# Document:
>> Start

[petsc-dev] CUDA + OpenMP on Summit with Hypre

Jacob Faibussowitsch jacob.fai at gmail.com
Mon Nov 15 08:26:49 CST 2021


> > [0]PETSC ERROR: PETSc is configured with GPU support, but your MPI is not GPU-aware. For better performance, please use a GPU-aware MPI.
> > [0]PETSC ERROR: If you do not care, add option -use_gpu_aware_mpi 0. To not see the message again, add the option to your .petscrc, OR add it to the env var PETSC_OPTIONS.
> > [0]PETSC ERROR: If you do care, for IBM Spectrum MPI on OLCF Summit, you may need jsrun --smpiargs=-gpu.
> > [0]PETSC ERROR: For OpenMPI, you need to configure it --with-cuda (https://www.open-mpi.org/faq/?category=buildcuda <https://www.open-mpi.org/faq/?category=buildcuda>)

>> End

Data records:
>> Start

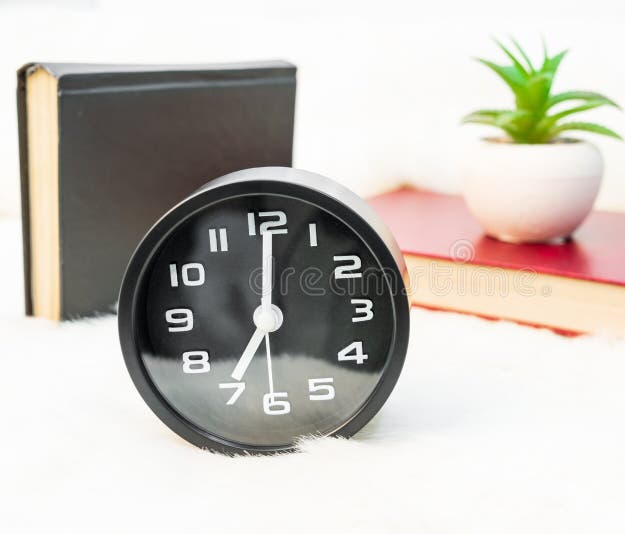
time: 7:00
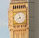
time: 7:58
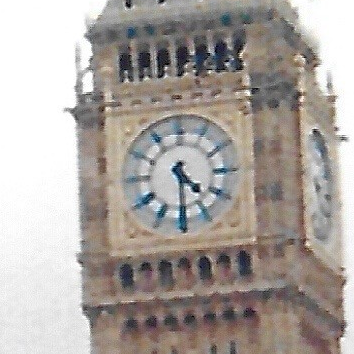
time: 4:29
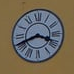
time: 3:41
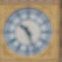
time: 10:26
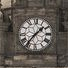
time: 1:36
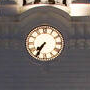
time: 7:35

>> End

# Written instruction 1:
Say whether each statement agrees with the PETSc thread, answering yes or no and quoting the words from it that decide: (a) The message says the MPI in use is GPU-aware. (b) For OpenMPI, the message says it must be configured with --with-cuda. (c) The option can be put in the env var PETSC_OPTIONS.
# Written instruction 2:
Copy out the part of the PETSc thread starting at "[petsc-dev] CUDA +" and ending at "need jsrun --smpiargs=-gpu.".

# Full response 1:
(a) No: "but your MPI is not GPU-aware."
(b) Yes: "For OpenMPI, you need to configure it --with-cuda"
(c) Yes: "OR add it to the env var PETSC_OPTIONS."

# Full response 2:
[petsc-dev] CUDA + OpenMP on Summit with Hypre

Jacob Faibussowitsch jacob.fai at gmail.com
Mon Nov 15 08:26:49 CST 2021


> > [0]PETSC ERROR: PETSc is configured with GPU support, but your MPI is not GPU-aware. For better performance, please use a GPU-aware MPI.
> > [0]PETSC ERROR: If you do not care, add option -use_gpu_aware_mpi 0. To not see the message again, add the option to your .petscrc, OR add it to the env var PETSC_OPTIONS.
> > [0]PETSC ERROR: If you do care, for IBM Spectrum MPI on OLCF Summit, you may need jsrun --smpiargs=-gpu.